Fig. 9. Gene therapy of adult SOD1^G93A mice by overexpressing Fto-shRNA is sufficient to protect neuromuscular function and delay disease onset.

a, b Overview of the experimental strategy. Created in BioRender. Chen, J. (2025) https://BioRender.com/3m2vxum. c Western blot reveals that Fto protein level is reduced in mouse lumbar spinal cords after scAAV9-shFto injection (n = 3 mice). d and e Kaplan-Meier survival curves with log-rank test revealing prolongation of the onset of weight decline in SOD1^G93A mice (from ∼140 to ∼155 days), with lifespans extended by ∼10% (from ∼170 days to ∼187 days), following scAAV9-shFto injection. m⁶A levels is upregulated (f), MN number is rescued (f, with quantification in h), and gliosis is reduced (g, with quantification in i) after scAAV9-shFto injection of SOD1^G93A mice at P140. Scale bars, 100 µm. (mean ± SD, n = 4 mice; two-tailed t-tests). j The CMAP amplitude is reduced in SOD1^G93A mice at P60 and gradually declines further over time, whereas scAAV9-shFto treatment significantly ameliorates neuromuscular function at P160 (mean ± SD, Ctrl: n = 5/1, 4/3, 3/3, and 4/3 mice, Ctrl; scAAV9-shFto: n = 5/1, 5/2, 5/2, and 5/2 mice; SOD1^G93A: n = 2/3, 5/6, 4/5, and 4/3 mice; SOD1^G93A; scAAV9-shFto: n = 3/2, 5/3, 4/3, and 4/3 mice at P60, 120, 140, and 160 from males/females respectively; two-tailed t-tests) (right). k, l Motor coordination and muscle strength are enhanced by scAAV9-shFto injection, as assayed by rotarod test at P60~P160 (k) (mean ± SD, Ctrl: n = 6/2, 4/3, 4/3, and 4/3 mice, Ctrl; scAAV9-shFto: n = 5/1, 5/2, 5/2, and 5/2 mice; SOD1^G93A: n = 3/4, 5/6, 5/6, and 5/5 mice; SOD1^G93A; scAAV9-shFto: n = 5/2, 5/3, 5/3, and 5/3 mice at P60, 120, 140, and 160 from males/females respectively; two-tailed t-tests), and by grip strength test (l) (mean ± SD, Ctrl: n = 6/2, 4/3, 4/3, and 4/1 mice, Ctrl; scAAV9-shFto: n = 5/1, 5/2, 5/2, and 5/2 mice; SOD1^G93A: n = 4/4, 5/6, 5/6, and 4/3 mice; SOD1^G93A; scAAV9-shFto: n = 5/2, 5/3, 5/3, and 5/3 mice at P60, 120, 140, and 160 from males/females respectively; two-tailed t-tests). N.S. non-significant. Illustrations in j–l were created in BioRender. Chen, J. (2025) https://BioRender.com/mrtnwlk. Source data are provided as a Source data file.
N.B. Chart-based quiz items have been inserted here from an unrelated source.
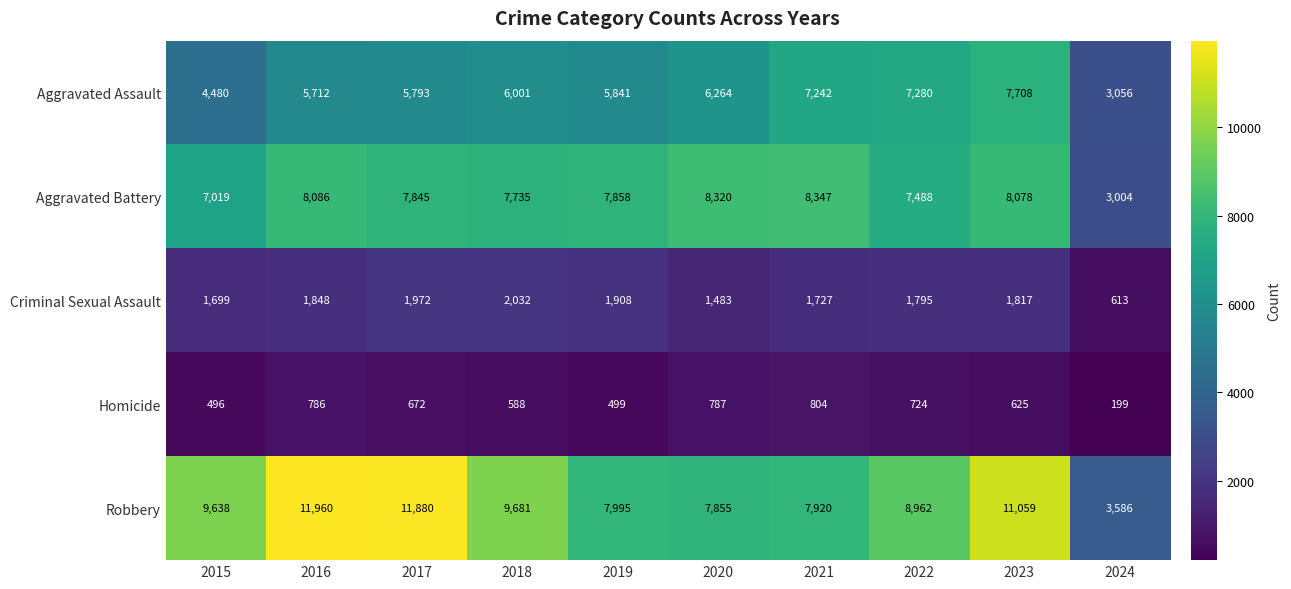

Which series has the largest total across all categories?

Robbery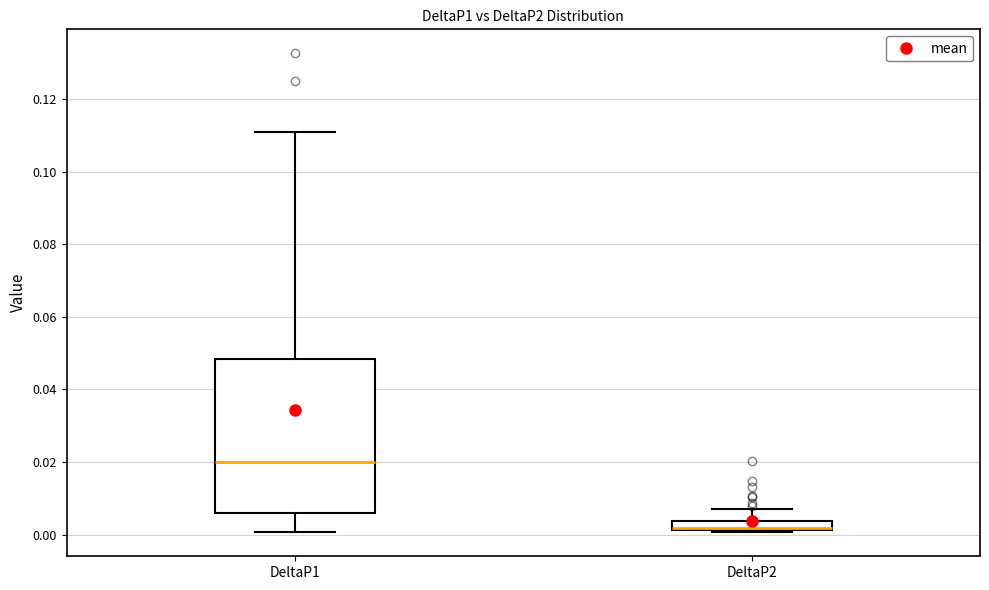

Which box is the tallest, from its lower edge to its upper edge?

DeltaP1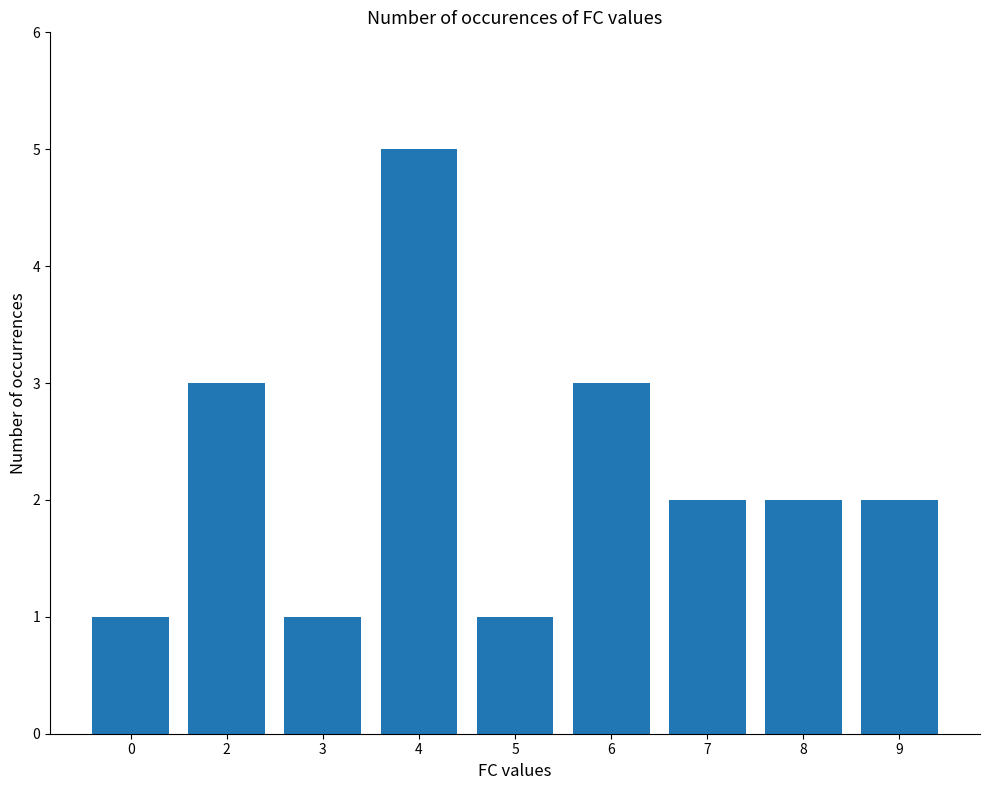

What is the sum of all values?

20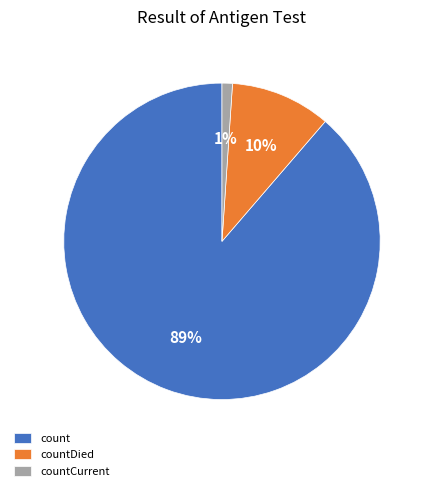

Which slice is the largest?

count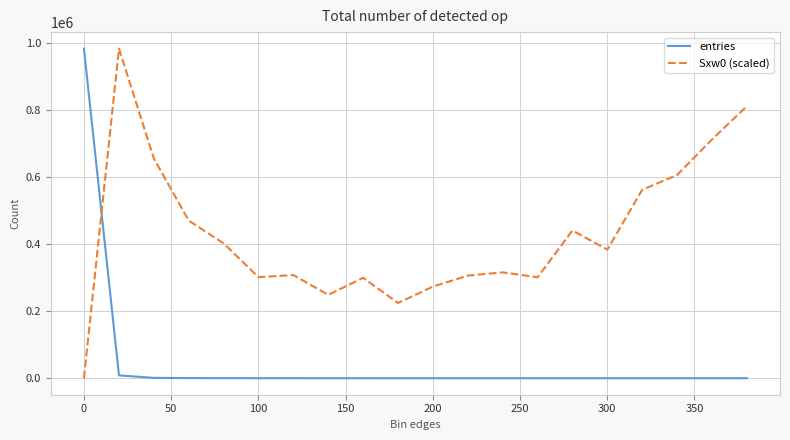

Which series has the largest total across all categories?

Sxw0 (scaled)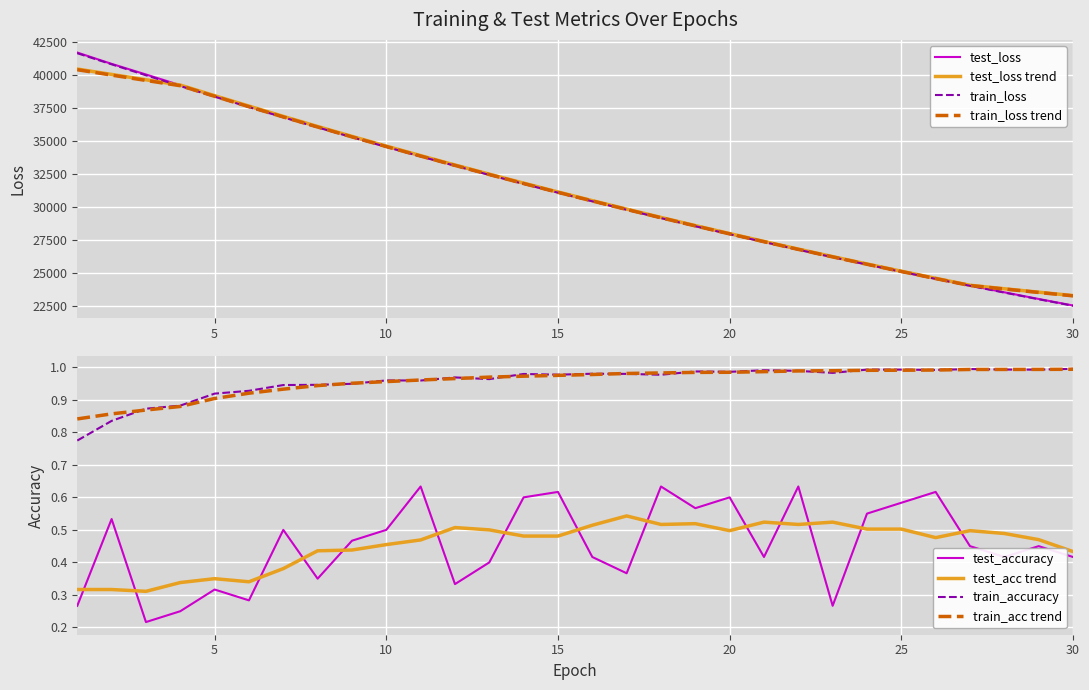

True or false: test_accuracy has more than 2 points higher than both neighbors.

True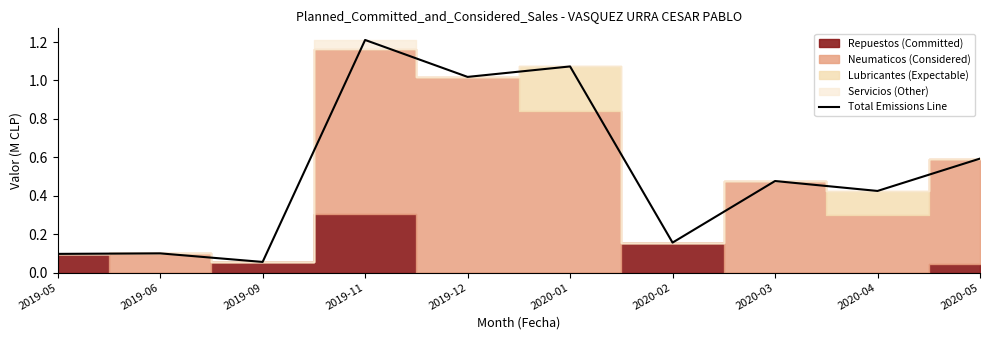

Reading right to left, what are all the values shown in this chart?

2020-05=0.6	2020-04=0.4	2020-03=0.5	2020-02=0.2	2020-01=1.1	2019-12=1.0	2019-11=1.2	2019-09=0.1	2019-06=0.1	2019-05=0.1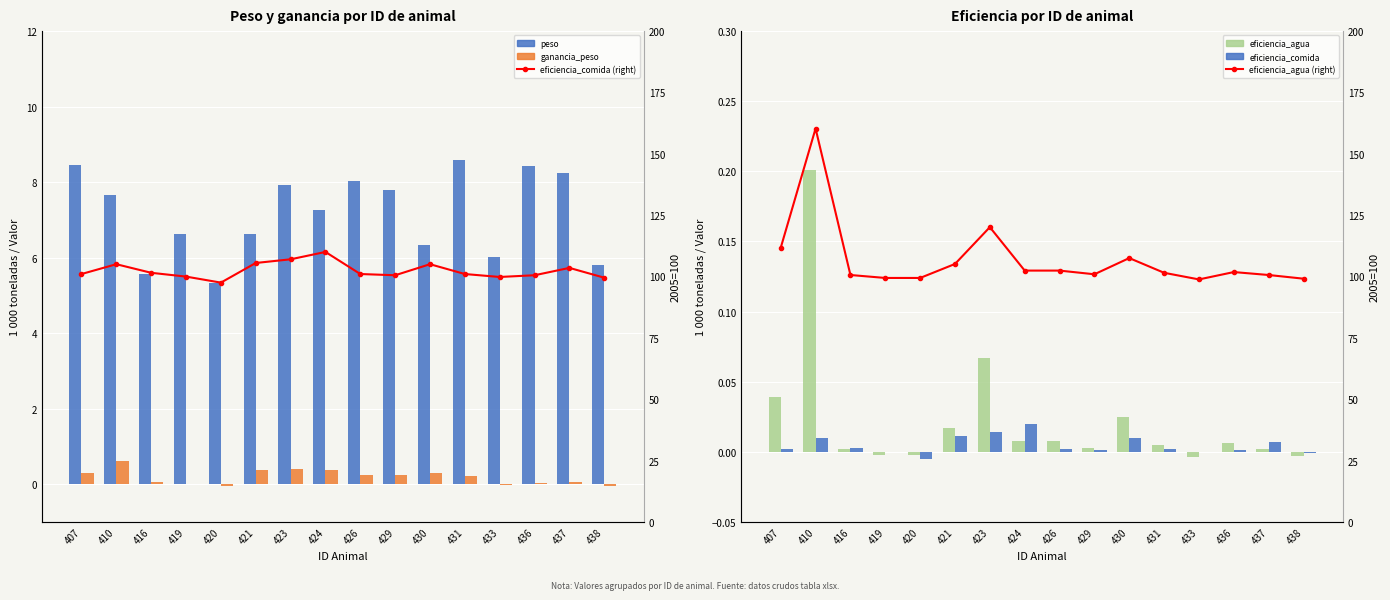

True or false: eficiencia_agua has a value of 0.0 at 416.

True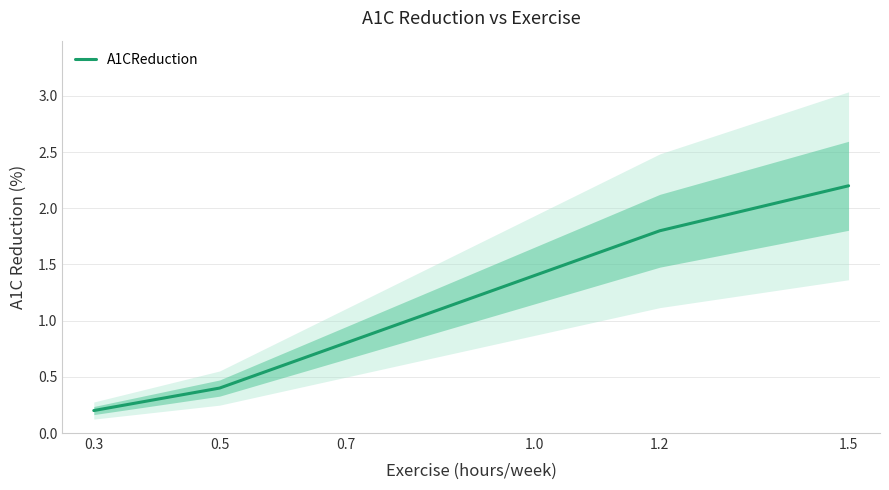

What is the maximum value shown in the chart?

2.2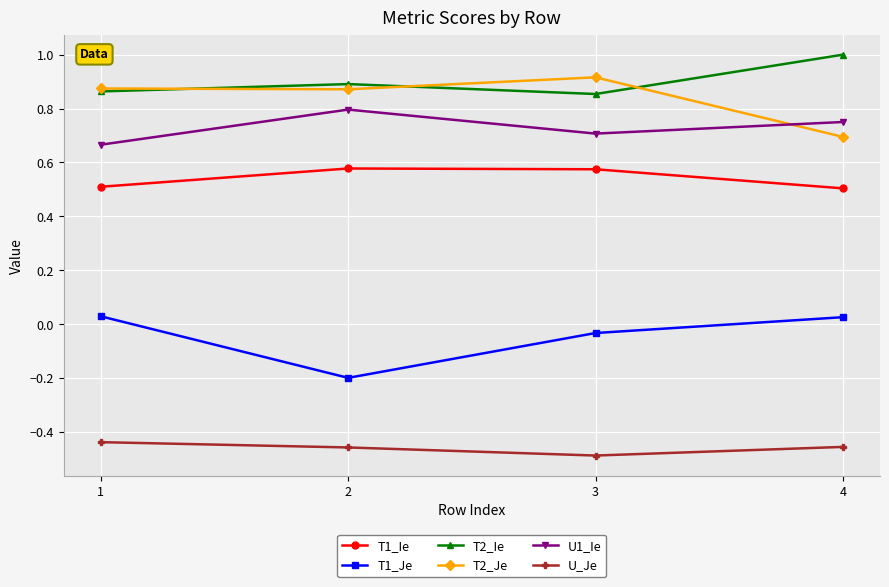

The value of U_Je at 2 is -0.5. True or false?

True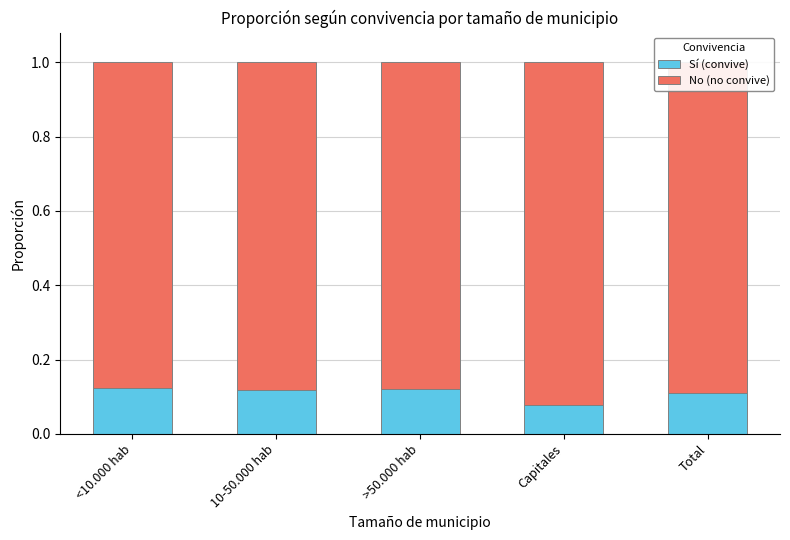

What is the sum of all Sí (convive) values?

0.5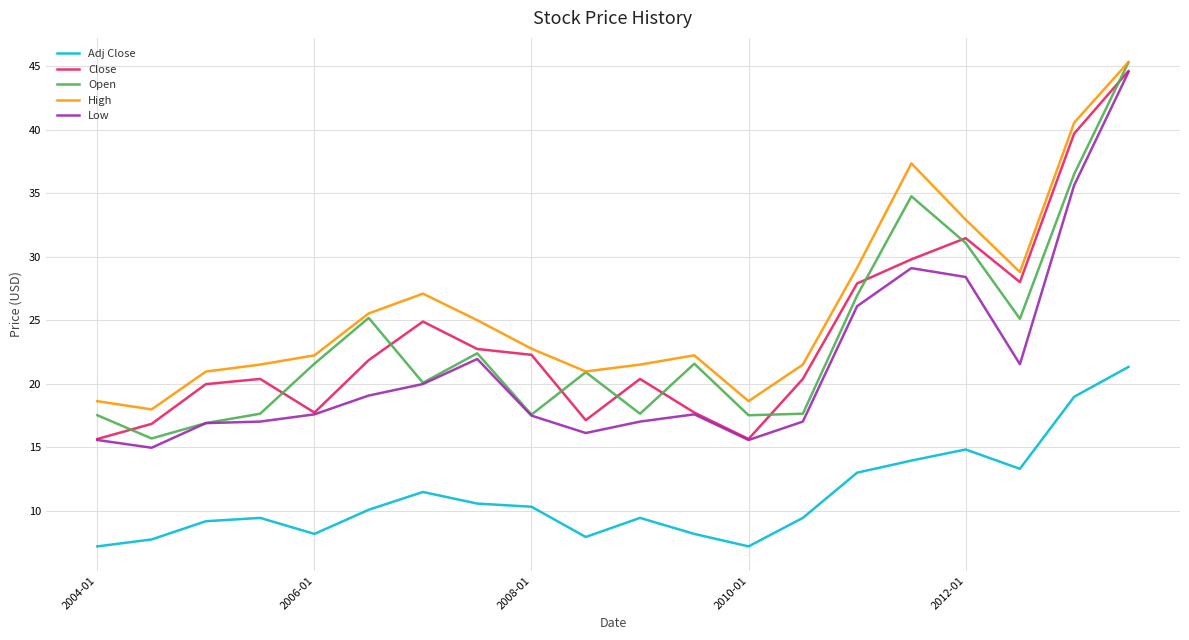

What is the maximum value for Open?

45.3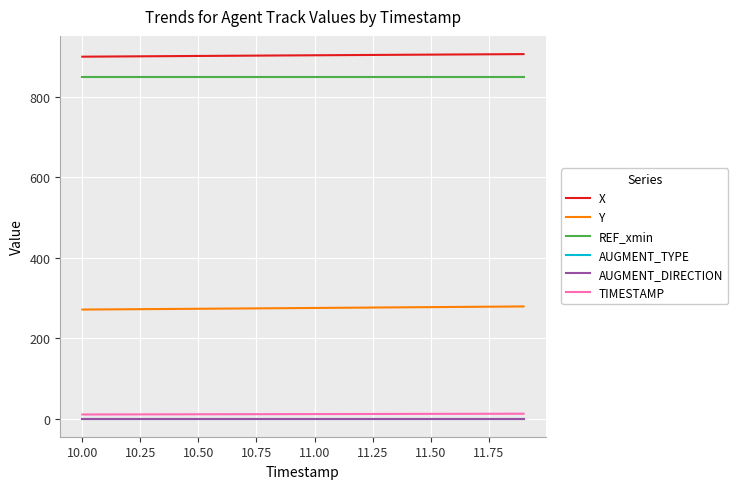

Is this an area chart (filled region under the line)?

No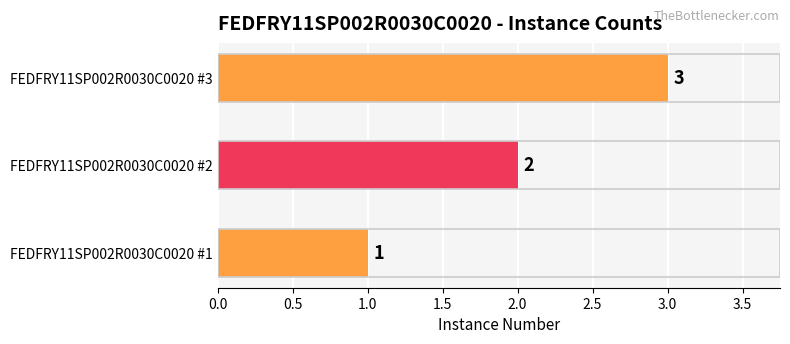

What is the sum of the values at FEDFRY11SP002R0030C0020 #1 and FEDFRY11SP002R0030C0020 #2?

3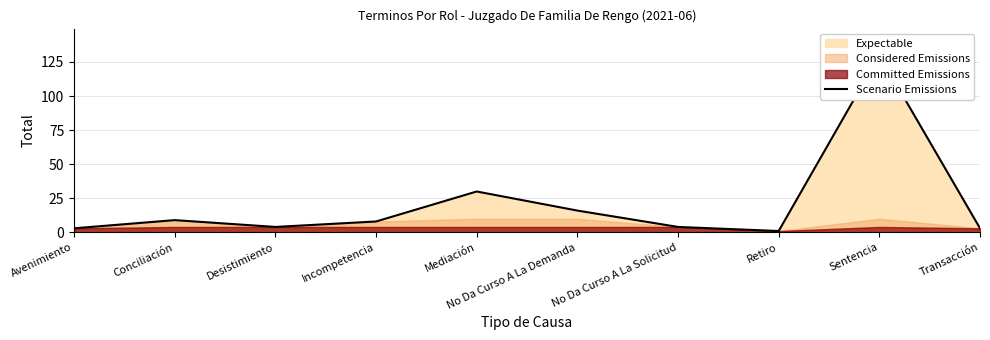

At which category does the chart reach its minimum across all series?

Retiro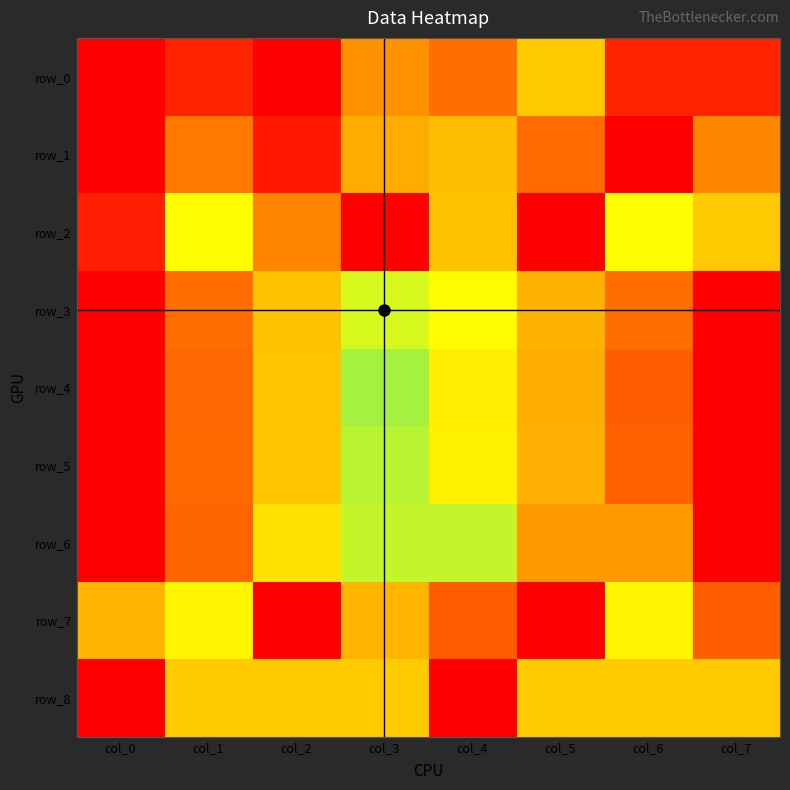

At which category is the sum across all series the highest?

col_5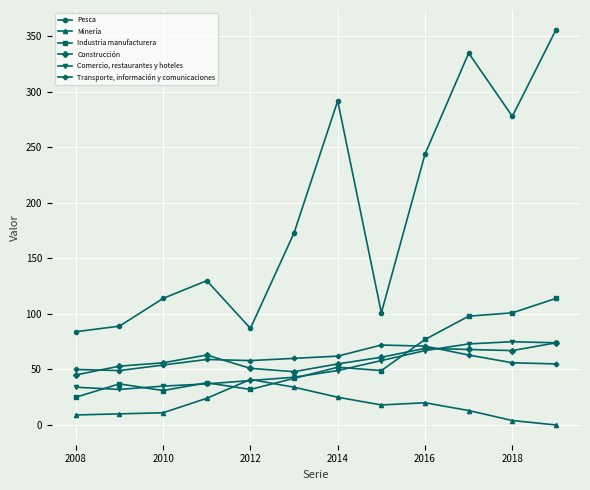

Which series has the largest range (max minus min)?

Pesca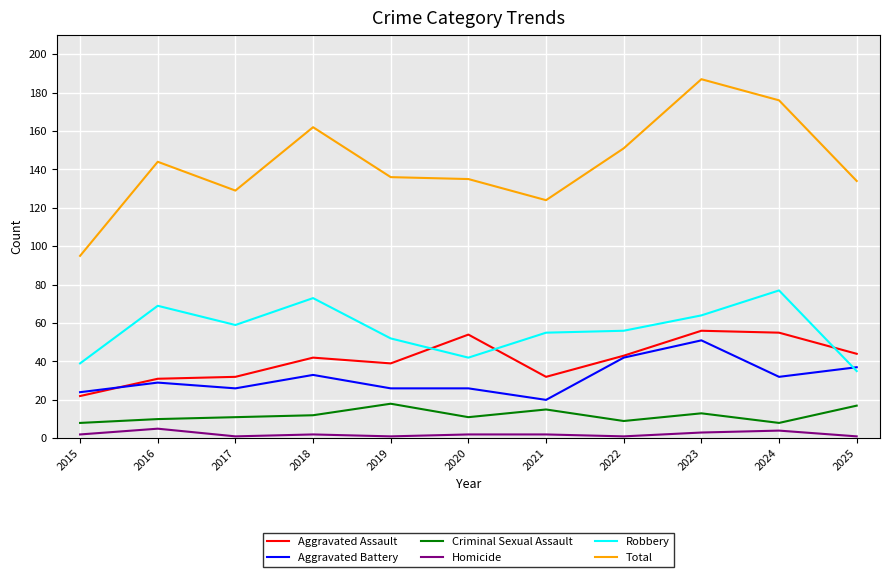

At which label does Robbery first exceed 56?

2016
Fig. 10. An increase of H3K9me3 is observed in MNs of SOD1^G93A and is reduced after scAAV9-shFto treatment.

a Representative image illustrating H3K9me3 marks (yellow arrowheads) in the ventral horn of different sets of Ctrl and SOD1^G93A mice, with scAAV9-shFto intrathecal injections. b Quantifications of lumbar H3K9me3^on MNs (Ctrl: n = 7 mice, Ctrl; scAAV9-shFto: n = 3 mice, SOD1^G93A: n = 4 mice, SOD1^G93A; scAAV9-shFto: n = 4 mice, quantification for all MN nuclei from all views of captured images; Scale bars, 20 µm). Data are presented as mean ± SD with significant P values from two-way ANOVA. N.S. non-significant. Source data are provided as a Source data file.